There is considerable confusion about the two terms grandiflora and grandiflorus when used in the context of sweet peas or other Lathyrus species. Their similarity can lead people to assume that the terms are synonymous, and the problem has been confounded by gardening 'personalities' carelessly misusing the terms. Some popular seed catalogues further compound the confusion by offering their grandiflora sweet peas under the erroneous epithet Lathyrus grandiflorus.
The two species
To start with, we need to draw a distinction between the two species involved. There are many species of Lathyrus distributed in both the old and new worlds. Several are widely cultivated, and others are proving to be useful garden plants as they become more widely available. The two we need to consider in this context are Lathyrus odoratus and Lathyrus grandiflorus.
This is the true "Sweet Pea". It is an annual, and is native to southern Italy and Sicily. It was first described in 1696 and was first cultivated in northern Europe in 1699 after seed was sent to England and Holland. Several different colour forms appeared over time, but it was not until the late C19th that much work was done to improve the flower quality. The most famous of the sweet pea breeders of this period was Henry Eckford, who produced a great number of excellent varieties with larger and more impressive flowers than had previously existed. These varieties were accordingly named the 'grandiflora sweet peas' or simply 'grandifloras'.
As the flower size of these grandiflora varieties is quite small by modern standards, they are now frequently listed as 'heirloom', 'antique' or 'old fashioned' varieties. These more general terms are also used to include other old varieties such as 'Cupani Original' which, of course, predated the true grandifloras by nearly 200 years. These varieties are famous for their strong spicy fragrance and come in a huge range of colours and patterns.
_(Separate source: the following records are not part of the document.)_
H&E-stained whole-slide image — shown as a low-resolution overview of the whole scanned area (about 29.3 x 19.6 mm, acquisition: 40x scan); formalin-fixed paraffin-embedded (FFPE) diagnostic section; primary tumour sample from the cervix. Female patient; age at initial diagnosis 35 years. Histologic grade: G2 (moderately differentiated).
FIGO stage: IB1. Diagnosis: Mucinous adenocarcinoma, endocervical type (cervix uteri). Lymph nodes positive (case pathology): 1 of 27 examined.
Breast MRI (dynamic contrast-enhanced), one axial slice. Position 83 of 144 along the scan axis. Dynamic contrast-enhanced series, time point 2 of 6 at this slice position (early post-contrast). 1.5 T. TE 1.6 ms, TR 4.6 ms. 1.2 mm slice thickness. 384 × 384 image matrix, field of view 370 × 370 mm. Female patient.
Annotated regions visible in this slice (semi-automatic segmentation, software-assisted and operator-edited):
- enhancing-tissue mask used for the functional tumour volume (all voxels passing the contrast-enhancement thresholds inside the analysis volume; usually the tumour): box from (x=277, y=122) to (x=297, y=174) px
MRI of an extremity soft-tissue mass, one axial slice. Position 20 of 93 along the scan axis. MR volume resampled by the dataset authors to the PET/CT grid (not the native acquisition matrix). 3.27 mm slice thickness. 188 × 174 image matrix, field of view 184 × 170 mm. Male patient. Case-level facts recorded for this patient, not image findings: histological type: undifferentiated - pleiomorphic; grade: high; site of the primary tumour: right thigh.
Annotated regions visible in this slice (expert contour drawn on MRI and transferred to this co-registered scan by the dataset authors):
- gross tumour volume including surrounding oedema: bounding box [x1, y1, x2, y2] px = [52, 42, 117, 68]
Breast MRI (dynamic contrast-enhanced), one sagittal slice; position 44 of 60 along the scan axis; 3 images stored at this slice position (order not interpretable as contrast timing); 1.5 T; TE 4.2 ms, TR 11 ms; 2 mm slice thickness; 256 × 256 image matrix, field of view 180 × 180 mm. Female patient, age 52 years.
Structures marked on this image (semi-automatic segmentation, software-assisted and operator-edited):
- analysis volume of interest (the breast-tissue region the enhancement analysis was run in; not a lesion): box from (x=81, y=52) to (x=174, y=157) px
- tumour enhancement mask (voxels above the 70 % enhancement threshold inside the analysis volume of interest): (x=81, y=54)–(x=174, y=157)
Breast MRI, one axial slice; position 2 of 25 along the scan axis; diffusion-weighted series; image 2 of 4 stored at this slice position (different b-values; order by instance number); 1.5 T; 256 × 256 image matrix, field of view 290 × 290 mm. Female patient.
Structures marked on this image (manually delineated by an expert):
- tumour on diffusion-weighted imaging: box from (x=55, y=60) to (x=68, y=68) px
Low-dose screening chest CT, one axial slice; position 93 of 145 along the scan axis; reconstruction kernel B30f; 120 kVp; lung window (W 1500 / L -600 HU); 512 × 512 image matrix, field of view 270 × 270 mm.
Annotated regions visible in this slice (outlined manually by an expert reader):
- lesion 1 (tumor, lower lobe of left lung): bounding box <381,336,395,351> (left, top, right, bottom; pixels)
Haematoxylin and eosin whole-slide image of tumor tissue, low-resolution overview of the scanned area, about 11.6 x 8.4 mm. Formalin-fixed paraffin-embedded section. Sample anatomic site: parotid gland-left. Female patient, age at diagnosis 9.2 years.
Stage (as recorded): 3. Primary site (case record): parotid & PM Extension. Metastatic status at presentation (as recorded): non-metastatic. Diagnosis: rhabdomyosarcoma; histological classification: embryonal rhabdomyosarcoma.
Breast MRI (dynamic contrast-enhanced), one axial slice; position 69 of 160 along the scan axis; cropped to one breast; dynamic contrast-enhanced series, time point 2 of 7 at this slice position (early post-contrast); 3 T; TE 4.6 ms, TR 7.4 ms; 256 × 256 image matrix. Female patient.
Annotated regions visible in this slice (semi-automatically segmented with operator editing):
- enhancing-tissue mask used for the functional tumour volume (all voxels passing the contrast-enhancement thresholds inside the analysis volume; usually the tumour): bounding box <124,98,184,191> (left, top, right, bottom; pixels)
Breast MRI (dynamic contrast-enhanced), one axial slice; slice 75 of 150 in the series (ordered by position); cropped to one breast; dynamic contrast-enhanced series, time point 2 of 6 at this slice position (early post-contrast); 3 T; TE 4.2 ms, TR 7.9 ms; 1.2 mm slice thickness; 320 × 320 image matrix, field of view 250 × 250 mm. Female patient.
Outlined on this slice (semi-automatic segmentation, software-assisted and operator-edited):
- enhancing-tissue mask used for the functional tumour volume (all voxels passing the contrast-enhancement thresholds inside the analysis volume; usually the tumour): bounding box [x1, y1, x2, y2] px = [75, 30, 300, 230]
A perennial species from southern Europe, known as the 'everlasting Pea'. A spectacular plant with good sized unscented flowers carried in twos and threes over a long season. Can be encouraged to climb, or left to sprawl naturally. The flowers are a rich magenta with a deep red keel. Lathyrus grandiflorus was introduced into the UK in 1814. Seed is rarely produced in cultivation and is not commercially available. It is, however, readily propagated from its spreading tuberous roots, and plants can often be found in garden centres. Otherwise check the RHS plant finder.
It is very disappointing to see supposedly knowledgable gardening "experts" confusing these two very distinct species, and even more worrying that some widely distributed seed catalogues serve only to increase the confusion. There is no such plant as Lathyrus grandiflorus 'Matucana'.